How to Compare Prices and Progress over the Years

Gold investing

We often scoff at supposedly how cheap things cost in decades gone by. For example, my wife and I recently watched a stage play of Jean Shepherd’s A Christmas Story, set in 1940’s America. (The lead character, Ralphie, wanted a Daisy Red Ryder Air Rifle, but all the adults warned him “you’ll shoot your eye out”). In the stage play, Ralphie’s dad complains to the mother that he had to buy a new car battery at the outrageous price of $6 dollars. This low price got a big laugh, as was intended. A quick internet search found that a DieHard battery costs around $160 or about 27 times as much. But was that 1940’s car battery really so cheap?

One way to compare prices of similar commodities and services over long periods of time is to convert the nominal prices to ounces of gold.
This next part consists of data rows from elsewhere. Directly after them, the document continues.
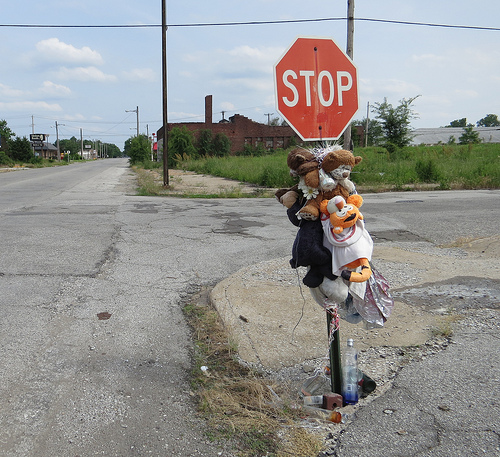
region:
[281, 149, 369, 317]
stuffed animals on sign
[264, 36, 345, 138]
red and white stop sign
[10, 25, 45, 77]
white clouds in blue sky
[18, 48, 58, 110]
white clouds in blue sky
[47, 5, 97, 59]
white clouds in blue sky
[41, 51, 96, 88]
white clouds in blue sky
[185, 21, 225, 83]
white clouds in blue sky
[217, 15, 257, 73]
white clouds in blue sky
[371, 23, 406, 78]
white clouds in blue sky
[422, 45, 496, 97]
white clouds in blue sky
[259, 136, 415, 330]
A bunch of stuffed animals on a stop sign.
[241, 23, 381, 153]
A rusting stop sign.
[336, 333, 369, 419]
An empty blue and clear bottle.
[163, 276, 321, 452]
Dying grass by a side walk.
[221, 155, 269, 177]
Green, thriving grass in the back ground.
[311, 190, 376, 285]
A dressed up Tiger doll.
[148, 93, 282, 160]
A building in the back ground.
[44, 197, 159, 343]
A cracking road in a ghost town.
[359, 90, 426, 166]
A big green tree in back ground.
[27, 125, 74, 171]
A business in the back ground.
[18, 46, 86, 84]
white clouds in blue sky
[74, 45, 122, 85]
white clouds in blue sky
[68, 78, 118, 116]
white clouds in blue sky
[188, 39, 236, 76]
white clouds in blue sky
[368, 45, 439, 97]
white clouds in blue sky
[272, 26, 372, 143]
white and red stop sign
As Alasdair Macleod, of MacleodFinance.com, keeps reminding us, gold is real money. The price of gold established at the Bretton Woods Conference in 1944 for settlement of international central bank trade accounts was $35 per ounce. So that six dollar battery cost 0.17 of an ounce of gold ($6/$35).

Today, that $160 DieHard would cost 0.035 of an ounce of gold at today’s gold price of $4,518 per ounce ($160/$4,518). That means that in 1940’s America Ralphie’s dad paid almost five times as much for what surely was a lower quality battery (0.17/0.035). Had America stayed on the $35 per ounce gold standard, that undoubtedly inferior six dollar batter would cost only $1.23 today ($6/4.86), which is a true indication of economic progress.
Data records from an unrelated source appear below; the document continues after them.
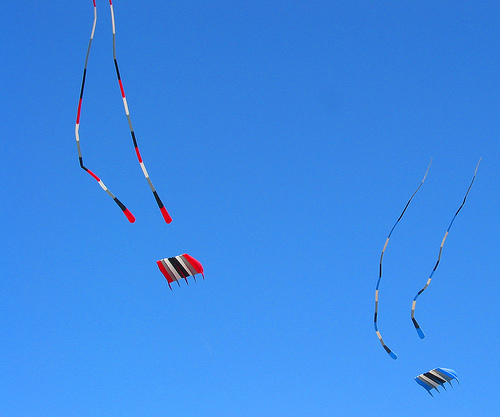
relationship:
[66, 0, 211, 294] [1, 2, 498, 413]
kite in sky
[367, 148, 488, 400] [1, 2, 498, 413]
kite in sky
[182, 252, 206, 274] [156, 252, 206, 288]
stripe on kite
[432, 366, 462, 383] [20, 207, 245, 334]
stripes on kite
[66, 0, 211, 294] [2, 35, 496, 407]
kite in sky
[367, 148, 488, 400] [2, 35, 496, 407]
kite in sky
From 1944 to the end of 2025, gold has gone up in dollar terms by 129 times ($4,518/$35). The price of that battery has gone up only 27 times ($160/$6). There is a disconnect between the rising price of gold in dollar terms and the rising price of that battery, with the battery price rising much less than the gold price in dollar terms. It is impossible to know how much of this disconnect is related to more efficient battery production or simply the Cantillon effect that new money enters the economy at certain points and filters its way through the economy causing higher nominal prices over time.

We should have no illusions that the dollar price of gold will stabilize near the current level. Since fiat money expansion shows no sign of slowing, we should assume that the price of gold will continue to rise, dragging all dollar prices of fungible goods with it. Government and central bank authorities are flirting with an Austrian School “crack up boom” in which the currency is debased to worthlessness.